(Collected data):
>>>
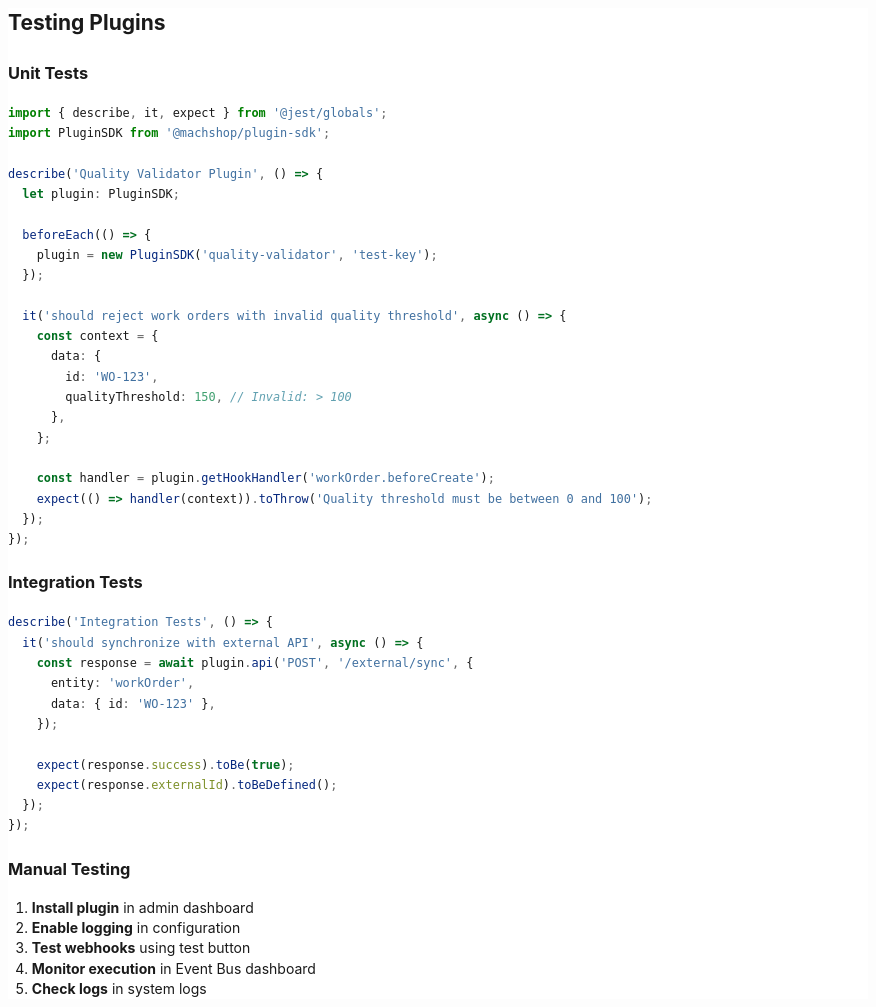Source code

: ## Testing Plugins

### Unit Tests

```typescript
import { describe, it, expect } from '@jest/globals';
import PluginSDK from '@machshop/plugin-sdk';

describe('Quality Validator Plugin', () => {
  let plugin: PluginSDK;

  beforeEach(() => {
    plugin = new PluginSDK('quality-validator', 'test-key');
  });

  it('should reject work orders with invalid quality threshold', async () => {
    const context = {
      data: {
        id: 'WO-123',
        qualityThreshold: 150, // Invalid: > 100
      },
    };

    const handler = plugin.getHookHandler('workOrder.beforeCreate');
    expect(() => handler(context)).toThrow('Quality threshold must be between 0 and 100');
  });
});
```

### Integration Tests

```typescript
describe('Integration Tests', () => {
  it('should synchronize with external API', async () => {
    const response = await plugin.api('POST', '/external/sync', {
      entity: 'workOrder',
      data: { id: 'WO-123' },
    });

    expect(response.success).toBe(true);
    expect(response.externalId).toBeDefined();
  });
});
```

### Manual Testing

1. **Install plugin** in admin dashboard
2. **Enable logging** in configuration
3. **Test webhooks** using test button
4. **Monitor execution** in Event Bus dashboard
5. **Check logs** in system logs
<<<
Return the opening line of the data above and every line after it up to and including the line that holds "3. **Test webhooks** using test button"; pictures stay out.

(SOLUTION):
Source code

: ## Testing Plugins

### Unit Tests

```typescript
import { describe, it, expect } from '@jest/globals';
import PluginSDK from '@machshop/plugin-sdk';

describe('Quality Validator Plugin', () => {
  let plugin: PluginSDK;

  beforeEach(() => {
    plugin = new PluginSDK('quality-validator', 'test-key');
  });

  it('should reject work orders with invalid quality threshold', async () => {
    const context = {
      data: {
        id: 'WO-123',
        qualityThreshold: 150, // Invalid: > 100
      },
    };

    const handler = plugin.getHookHandler('workOrder.beforeCreate');
    expect(() => handler(context)).toThrow('Quality threshold must be between 0 and 100');
  });
});
```

### Integration Tests

```typescript
describe('Integration Tests', () => {
  it('should synchronize with external API', async () => {
    const response = await plugin.api('POST', '/external/sync', {
      entity: 'workOrder',
      data: { id: 'WO-123' },
    });

    expect(response.success).toBe(true);
    expect(response.externalId).toBeDefined();
  });
});
```

### Manual Testing

1. **Install plugin** in admin dashboard
2. **Enable logging** in configuration
3. **Test webhooks** using test button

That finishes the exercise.